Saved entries
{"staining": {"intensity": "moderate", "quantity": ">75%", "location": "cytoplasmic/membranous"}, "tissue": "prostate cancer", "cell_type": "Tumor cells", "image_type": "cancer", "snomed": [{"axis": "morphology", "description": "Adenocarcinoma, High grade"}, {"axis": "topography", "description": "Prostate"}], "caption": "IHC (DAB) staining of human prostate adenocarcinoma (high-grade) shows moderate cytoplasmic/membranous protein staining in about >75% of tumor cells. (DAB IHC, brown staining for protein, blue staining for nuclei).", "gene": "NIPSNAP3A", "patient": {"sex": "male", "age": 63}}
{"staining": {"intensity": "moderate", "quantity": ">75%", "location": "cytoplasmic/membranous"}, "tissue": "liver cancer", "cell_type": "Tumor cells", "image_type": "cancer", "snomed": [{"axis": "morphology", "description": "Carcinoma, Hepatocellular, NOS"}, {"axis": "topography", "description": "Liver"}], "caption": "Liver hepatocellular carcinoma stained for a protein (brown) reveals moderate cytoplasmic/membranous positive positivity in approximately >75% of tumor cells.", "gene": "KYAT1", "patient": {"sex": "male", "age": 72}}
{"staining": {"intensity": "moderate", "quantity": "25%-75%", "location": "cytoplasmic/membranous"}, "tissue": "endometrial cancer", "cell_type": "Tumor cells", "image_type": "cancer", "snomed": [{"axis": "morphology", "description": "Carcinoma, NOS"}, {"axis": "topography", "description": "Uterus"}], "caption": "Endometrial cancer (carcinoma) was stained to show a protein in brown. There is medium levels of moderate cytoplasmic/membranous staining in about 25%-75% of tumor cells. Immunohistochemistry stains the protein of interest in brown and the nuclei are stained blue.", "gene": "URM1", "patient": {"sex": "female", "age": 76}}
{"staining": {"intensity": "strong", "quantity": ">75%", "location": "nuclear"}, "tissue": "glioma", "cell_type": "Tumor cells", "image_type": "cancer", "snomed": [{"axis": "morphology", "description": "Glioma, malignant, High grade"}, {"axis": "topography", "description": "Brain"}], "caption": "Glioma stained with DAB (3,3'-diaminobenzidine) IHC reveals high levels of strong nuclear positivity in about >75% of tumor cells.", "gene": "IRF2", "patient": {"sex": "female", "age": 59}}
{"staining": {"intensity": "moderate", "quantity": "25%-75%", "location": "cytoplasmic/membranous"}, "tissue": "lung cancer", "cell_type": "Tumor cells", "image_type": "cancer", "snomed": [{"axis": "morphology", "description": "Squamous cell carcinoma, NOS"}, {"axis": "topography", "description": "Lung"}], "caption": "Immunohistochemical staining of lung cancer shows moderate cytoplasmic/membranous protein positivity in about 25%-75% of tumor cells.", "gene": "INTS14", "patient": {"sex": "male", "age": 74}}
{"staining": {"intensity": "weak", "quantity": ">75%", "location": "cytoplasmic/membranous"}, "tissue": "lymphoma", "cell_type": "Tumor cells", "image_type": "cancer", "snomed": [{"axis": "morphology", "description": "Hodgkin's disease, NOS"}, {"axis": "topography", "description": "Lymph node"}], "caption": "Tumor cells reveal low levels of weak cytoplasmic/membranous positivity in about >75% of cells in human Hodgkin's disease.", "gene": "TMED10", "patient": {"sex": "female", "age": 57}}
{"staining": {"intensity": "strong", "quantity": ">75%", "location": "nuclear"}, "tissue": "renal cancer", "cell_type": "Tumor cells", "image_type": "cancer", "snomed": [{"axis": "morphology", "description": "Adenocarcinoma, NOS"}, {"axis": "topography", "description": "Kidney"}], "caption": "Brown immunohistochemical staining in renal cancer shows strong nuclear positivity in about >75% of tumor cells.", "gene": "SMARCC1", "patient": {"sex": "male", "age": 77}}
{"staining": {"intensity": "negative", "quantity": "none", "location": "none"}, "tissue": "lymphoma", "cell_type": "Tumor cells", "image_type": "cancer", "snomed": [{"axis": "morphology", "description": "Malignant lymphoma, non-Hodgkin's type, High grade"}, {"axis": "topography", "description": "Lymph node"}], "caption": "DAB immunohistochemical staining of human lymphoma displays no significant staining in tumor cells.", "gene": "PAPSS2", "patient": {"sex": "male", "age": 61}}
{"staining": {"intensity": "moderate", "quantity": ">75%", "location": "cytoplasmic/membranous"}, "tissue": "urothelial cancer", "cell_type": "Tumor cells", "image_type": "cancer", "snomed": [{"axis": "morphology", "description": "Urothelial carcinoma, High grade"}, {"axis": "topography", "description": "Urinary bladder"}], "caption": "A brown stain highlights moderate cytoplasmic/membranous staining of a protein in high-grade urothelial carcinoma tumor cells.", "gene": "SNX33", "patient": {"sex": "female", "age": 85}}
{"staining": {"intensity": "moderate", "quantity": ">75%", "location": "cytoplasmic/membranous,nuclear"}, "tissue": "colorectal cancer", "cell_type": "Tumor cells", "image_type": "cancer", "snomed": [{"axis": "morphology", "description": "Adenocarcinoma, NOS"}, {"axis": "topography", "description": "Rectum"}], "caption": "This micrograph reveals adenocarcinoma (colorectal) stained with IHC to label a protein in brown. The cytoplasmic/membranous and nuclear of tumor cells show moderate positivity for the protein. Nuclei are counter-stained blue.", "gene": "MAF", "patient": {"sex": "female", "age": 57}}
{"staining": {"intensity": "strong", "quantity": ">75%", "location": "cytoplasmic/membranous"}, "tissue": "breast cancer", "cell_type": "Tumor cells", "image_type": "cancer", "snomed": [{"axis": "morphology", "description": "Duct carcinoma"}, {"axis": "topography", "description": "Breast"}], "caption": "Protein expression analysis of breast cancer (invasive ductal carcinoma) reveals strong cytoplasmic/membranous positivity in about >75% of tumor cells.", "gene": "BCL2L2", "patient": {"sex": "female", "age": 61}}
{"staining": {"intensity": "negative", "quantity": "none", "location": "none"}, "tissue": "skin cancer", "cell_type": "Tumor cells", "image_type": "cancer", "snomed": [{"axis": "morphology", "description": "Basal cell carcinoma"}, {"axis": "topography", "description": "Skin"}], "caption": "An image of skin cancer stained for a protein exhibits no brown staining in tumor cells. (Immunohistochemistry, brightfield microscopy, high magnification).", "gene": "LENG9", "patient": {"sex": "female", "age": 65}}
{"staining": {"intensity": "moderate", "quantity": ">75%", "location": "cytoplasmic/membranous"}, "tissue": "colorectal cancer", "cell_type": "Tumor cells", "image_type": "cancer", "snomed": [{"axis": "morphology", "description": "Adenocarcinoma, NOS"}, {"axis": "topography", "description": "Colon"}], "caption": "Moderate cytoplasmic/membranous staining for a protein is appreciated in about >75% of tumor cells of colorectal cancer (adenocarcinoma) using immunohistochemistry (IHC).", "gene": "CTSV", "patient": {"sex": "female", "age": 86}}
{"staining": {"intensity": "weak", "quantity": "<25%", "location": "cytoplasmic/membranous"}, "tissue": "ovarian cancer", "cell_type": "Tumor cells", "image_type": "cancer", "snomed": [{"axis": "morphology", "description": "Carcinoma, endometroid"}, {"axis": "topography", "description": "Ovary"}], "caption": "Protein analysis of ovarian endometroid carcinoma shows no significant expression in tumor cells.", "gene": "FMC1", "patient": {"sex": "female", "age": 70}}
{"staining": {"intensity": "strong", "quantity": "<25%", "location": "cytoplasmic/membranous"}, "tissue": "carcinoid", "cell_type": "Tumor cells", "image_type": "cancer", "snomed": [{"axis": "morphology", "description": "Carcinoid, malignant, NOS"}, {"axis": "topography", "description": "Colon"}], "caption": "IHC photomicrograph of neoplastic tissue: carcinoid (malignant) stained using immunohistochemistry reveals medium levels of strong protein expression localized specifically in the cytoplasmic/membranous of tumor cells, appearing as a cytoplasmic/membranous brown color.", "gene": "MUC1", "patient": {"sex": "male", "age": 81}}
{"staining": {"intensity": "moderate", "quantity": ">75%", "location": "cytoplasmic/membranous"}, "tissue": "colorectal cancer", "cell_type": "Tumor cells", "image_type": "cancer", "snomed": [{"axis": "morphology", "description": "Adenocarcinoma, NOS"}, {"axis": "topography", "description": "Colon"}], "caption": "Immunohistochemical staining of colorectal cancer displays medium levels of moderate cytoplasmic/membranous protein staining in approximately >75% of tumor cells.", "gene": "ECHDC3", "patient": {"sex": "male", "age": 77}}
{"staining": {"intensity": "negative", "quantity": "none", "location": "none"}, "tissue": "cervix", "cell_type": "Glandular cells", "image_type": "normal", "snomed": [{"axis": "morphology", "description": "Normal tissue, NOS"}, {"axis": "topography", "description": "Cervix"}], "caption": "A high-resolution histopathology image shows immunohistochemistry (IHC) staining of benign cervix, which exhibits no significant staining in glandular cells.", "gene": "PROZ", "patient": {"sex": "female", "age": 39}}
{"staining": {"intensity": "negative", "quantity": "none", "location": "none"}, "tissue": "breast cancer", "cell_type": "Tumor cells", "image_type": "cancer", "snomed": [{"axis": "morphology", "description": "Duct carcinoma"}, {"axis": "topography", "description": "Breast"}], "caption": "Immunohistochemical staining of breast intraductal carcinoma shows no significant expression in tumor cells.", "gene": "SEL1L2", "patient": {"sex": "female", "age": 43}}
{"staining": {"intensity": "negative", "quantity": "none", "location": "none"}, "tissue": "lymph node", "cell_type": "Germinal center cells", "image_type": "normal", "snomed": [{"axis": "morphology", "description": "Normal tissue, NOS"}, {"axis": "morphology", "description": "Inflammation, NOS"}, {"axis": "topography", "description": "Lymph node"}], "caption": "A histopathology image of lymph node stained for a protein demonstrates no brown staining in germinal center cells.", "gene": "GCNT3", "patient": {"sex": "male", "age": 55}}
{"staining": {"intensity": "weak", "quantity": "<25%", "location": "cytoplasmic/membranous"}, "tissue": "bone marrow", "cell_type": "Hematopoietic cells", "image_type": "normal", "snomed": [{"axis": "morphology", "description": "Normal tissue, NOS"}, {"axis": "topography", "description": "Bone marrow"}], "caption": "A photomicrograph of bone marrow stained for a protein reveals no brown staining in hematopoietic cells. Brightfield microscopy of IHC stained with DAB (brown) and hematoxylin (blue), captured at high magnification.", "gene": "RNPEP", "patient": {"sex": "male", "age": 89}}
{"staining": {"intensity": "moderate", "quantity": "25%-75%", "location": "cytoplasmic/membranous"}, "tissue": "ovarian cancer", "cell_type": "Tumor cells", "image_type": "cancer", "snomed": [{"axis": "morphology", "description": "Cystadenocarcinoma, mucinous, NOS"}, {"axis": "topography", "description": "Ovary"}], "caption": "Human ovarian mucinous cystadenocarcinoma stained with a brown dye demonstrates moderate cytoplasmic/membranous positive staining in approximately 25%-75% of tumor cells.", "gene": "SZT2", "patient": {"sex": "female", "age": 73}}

> **Requirement**
Nothing beyond the line containing "hepatocellular carcinoma stained" is to be output; the lines above, from the first one onward to that line, are to be transcribed exactly.

> **Exercise result**
{"staining": {"intensity": "moderate", "quantity": ">75%", "location": "cytoplasmic/membranous"}, "tissue": "prostate cancer", "cell_type": "Tumor cells", "image_type": "cancer", "snomed": [{"axis": "morphology", "description": "Adenocarcinoma, High grade"}, {"axis": "topography", "description": "Prostate"}], "caption": "IHC (DAB) staining of human prostate adenocarcinoma (high-grade) shows moderate cytoplasmic/membranous protein staining in about >75% of tumor cells. (DAB IHC, brown staining for protein, blue staining for nuclei).", "gene": "NIPSNAP3A", "patient": {"sex": "male", "age": 63}}
{"staining": {"intensity": "moderate", "quantity": ">75%", "location": "cytoplasmic/membranous"}, "tissue": "liver cancer", "cell_type": "Tumor cells", "image_type": "cancer", "snomed": [{"axis": "morphology", "description": "Carcinoma, Hepatocellular, NOS"}, {"axis": "topography", "description": "Liver"}], "caption": "Liver hepatocellular carcinoma stained for a protein (brown) reveals moderate cytoplasmic/membranous positive positivity in approximately >75% of tumor cells.", "gene": "KYAT1", "patient": {"sex": "male", "age": 72}}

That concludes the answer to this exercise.